- _Your assignment_:
Everything from the first line of the material below through the line containing "middle tip: (420, 1501)" must be retyped exactly, and nothing past it.

- _Provided data_:

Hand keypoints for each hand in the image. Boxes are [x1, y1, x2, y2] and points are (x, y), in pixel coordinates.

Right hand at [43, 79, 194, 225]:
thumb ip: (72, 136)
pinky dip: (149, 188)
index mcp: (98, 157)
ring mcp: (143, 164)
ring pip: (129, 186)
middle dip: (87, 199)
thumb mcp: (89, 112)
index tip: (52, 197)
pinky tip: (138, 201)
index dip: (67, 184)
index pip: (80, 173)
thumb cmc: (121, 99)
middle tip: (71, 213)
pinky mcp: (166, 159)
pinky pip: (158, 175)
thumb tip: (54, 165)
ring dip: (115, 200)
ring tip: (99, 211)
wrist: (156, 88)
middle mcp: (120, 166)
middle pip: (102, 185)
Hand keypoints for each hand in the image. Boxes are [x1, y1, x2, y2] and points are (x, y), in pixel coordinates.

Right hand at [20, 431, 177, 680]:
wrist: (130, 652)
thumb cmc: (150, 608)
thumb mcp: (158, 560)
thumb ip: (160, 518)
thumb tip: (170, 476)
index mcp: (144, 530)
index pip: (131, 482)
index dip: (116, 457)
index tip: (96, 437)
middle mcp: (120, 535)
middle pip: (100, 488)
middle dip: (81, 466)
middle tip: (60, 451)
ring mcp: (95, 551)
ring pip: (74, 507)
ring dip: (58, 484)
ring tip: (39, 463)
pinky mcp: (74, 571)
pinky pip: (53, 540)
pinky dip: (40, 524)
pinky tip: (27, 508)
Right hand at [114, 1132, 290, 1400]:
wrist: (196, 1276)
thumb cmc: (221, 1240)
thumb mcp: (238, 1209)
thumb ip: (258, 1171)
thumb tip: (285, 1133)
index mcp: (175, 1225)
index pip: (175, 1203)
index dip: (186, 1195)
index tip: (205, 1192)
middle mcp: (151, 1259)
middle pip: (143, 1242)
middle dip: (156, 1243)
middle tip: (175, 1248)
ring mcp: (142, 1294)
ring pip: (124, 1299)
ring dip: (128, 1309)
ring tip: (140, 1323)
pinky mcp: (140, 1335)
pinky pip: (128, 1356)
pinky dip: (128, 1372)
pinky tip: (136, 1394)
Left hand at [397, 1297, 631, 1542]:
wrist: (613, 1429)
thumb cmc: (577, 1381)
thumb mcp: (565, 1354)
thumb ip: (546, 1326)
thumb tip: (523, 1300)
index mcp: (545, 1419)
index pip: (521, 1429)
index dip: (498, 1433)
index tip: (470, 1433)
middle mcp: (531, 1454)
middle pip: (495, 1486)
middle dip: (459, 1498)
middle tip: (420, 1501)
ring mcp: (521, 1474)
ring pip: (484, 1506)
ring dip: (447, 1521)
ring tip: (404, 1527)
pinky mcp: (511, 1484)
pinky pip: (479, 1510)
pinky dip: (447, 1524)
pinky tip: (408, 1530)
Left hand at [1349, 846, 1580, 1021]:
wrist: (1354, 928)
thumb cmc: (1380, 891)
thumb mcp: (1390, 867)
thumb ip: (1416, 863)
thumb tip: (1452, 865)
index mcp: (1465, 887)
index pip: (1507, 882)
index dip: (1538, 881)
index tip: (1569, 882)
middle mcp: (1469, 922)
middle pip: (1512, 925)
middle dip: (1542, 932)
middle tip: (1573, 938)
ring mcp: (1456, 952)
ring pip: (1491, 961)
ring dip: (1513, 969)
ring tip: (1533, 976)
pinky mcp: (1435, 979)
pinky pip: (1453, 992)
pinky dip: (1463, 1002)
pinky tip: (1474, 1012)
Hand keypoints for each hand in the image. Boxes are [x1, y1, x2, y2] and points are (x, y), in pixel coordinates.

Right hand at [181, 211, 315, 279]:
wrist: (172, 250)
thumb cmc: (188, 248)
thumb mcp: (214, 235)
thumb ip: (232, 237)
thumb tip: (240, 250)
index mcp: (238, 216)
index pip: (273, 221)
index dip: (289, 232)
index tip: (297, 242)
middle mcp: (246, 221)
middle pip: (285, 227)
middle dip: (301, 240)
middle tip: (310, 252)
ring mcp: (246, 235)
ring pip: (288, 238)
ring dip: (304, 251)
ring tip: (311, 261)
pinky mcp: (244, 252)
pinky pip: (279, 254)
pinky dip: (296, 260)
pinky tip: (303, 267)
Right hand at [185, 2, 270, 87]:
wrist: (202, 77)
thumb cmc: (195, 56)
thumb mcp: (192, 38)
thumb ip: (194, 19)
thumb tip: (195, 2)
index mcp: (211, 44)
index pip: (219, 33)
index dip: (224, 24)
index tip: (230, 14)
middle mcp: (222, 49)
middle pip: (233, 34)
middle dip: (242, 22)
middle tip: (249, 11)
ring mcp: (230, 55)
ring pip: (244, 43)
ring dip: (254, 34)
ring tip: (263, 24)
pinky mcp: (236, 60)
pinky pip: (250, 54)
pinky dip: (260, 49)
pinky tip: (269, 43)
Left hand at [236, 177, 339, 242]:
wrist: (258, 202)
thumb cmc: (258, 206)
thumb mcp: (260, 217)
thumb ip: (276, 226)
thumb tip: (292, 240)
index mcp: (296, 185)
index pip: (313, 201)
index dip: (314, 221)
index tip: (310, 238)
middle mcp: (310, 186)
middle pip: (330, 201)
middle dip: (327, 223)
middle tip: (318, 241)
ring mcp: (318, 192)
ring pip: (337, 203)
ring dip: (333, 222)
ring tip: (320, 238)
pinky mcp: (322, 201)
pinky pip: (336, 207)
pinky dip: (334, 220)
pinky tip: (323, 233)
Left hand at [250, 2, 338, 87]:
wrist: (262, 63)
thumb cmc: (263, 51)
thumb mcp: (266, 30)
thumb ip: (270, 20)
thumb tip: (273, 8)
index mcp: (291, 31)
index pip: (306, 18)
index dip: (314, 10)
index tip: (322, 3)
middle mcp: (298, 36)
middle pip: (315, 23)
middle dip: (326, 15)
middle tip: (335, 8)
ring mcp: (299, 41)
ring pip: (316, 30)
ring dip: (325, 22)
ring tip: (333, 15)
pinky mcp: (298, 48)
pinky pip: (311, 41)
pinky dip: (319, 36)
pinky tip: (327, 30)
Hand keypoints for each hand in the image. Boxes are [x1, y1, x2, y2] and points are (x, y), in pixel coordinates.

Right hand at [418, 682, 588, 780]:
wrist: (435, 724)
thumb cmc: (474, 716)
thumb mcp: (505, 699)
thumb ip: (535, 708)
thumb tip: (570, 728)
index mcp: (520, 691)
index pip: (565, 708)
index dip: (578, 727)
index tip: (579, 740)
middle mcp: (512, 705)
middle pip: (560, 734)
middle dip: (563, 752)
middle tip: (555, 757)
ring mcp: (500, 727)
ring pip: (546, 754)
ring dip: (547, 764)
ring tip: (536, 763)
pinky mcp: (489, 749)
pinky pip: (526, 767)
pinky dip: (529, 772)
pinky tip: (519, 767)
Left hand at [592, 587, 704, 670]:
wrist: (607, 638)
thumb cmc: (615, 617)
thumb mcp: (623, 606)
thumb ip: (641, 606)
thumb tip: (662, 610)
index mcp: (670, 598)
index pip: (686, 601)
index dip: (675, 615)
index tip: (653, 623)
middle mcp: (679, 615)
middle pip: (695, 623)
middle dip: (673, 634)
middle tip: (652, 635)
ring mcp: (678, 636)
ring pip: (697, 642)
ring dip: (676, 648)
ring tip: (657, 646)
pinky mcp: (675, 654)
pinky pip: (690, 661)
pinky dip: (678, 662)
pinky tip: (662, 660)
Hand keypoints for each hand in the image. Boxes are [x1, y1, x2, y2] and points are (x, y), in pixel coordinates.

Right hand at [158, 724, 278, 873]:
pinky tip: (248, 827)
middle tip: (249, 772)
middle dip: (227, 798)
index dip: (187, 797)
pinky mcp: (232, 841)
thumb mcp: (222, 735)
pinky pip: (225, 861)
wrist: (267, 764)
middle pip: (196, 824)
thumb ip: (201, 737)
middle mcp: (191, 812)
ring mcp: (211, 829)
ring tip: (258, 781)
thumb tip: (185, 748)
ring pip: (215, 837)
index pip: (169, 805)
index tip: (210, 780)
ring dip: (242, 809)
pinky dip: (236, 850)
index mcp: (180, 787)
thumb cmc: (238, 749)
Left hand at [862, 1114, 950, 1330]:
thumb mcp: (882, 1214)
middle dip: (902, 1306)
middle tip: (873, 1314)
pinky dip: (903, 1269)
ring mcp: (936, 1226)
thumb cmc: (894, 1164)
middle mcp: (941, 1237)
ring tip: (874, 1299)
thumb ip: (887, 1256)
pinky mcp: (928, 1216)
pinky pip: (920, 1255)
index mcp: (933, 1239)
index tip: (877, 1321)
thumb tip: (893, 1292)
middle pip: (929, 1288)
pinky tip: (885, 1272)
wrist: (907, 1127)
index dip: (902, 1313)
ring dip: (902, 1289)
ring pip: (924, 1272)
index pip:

- _Task result_:
Hand keypoints for each hand in the image. Boxes are [x1, y1, x2, y2] and points are (x, y), in pixel coordinates.

Right hand at [43, 79, 194, 225]:
thumb ip: (72, 136)
pinky dip: (149, 188)
index mcp: (98, 157)
ring mcp: (143, 164)
ring pip: (129, 186)
middle dip: (87, 199)
thumb mcp: (89, 112)
index tip: (52, 197)
pinky tip: (138, 201)
index dip: (67, 184)
index pip: (80, 173)
thumb cmc: (121, 99)
middle tip: (71, 213)
pinky mcp: (166, 159)
pinky pip: (158, 175)
thumb tip: (54, 165)
ring dip: (115, 200)
ring tip: (99, 211)
wrist: (156, 88)
middle mcp: (120, 166)
middle pip: (102, 185)
Hand keypoints for each hand in the image. Boxes are [x1, y1, x2, y2] and points are (x, y), in pixel coordinates.

Right hand at [20, 431, 177, 680]:
wrist: (130, 652)
thumb cmc: (150, 608)
thumb mcp: (158, 560)
thumb ip: (160, 518)
thumb tip: (170, 476)
index mcp: (144, 530)
index pip: (131, 482)
index dip: (116, 457)
index tip: (96, 437)
middle mcp: (120, 535)
middle pip: (100, 488)
middle dip: (81, 466)
middle tip: (60, 451)
ring mcp: (95, 551)
ring pip: (74, 507)
ring dip: (58, 484)
ring tip: (39, 463)
pinky mcp: (74, 571)
pinky pip: (53, 540)
pinky dip: (40, 524)
pinky tip: (27, 508)
Right hand at [114, 1132, 290, 1400]:
wrist: (196, 1276)
thumb cmc: (221, 1240)
thumb mcp: (238, 1209)
thumb ip: (258, 1171)
thumb tip: (285, 1133)
index mcp: (175, 1225)
index pip: (175, 1203)
index dip: (186, 1195)
index tip: (205, 1192)
middle mcp: (151, 1259)
middle pip: (143, 1242)
middle dip: (156, 1243)
middle tip: (175, 1248)
ring mcp: (142, 1294)
ring pip: (124, 1299)
ring dip: (128, 1309)
ring tip: (140, 1323)
pinky mcp: (140, 1335)
pinky pip: (128, 1356)
pinky dip: (128, 1372)
pinky tip: (136, 1394)
Left hand at [397, 1297, 631, 1542]:
wrist: (613, 1429)
thumb cmc: (577, 1381)
thumb mcp: (565, 1354)
thumb ip: (546, 1326)
thumb tip: (523, 1300)
index mcp: (545, 1419)
index pip: (521, 1429)
index dip: (498, 1433)
index tip: (470, 1433)
middle mcp: (531, 1454)
middle pip: (495, 1486)
middle dip: (459, 1498)
middle tip: (420, 1501)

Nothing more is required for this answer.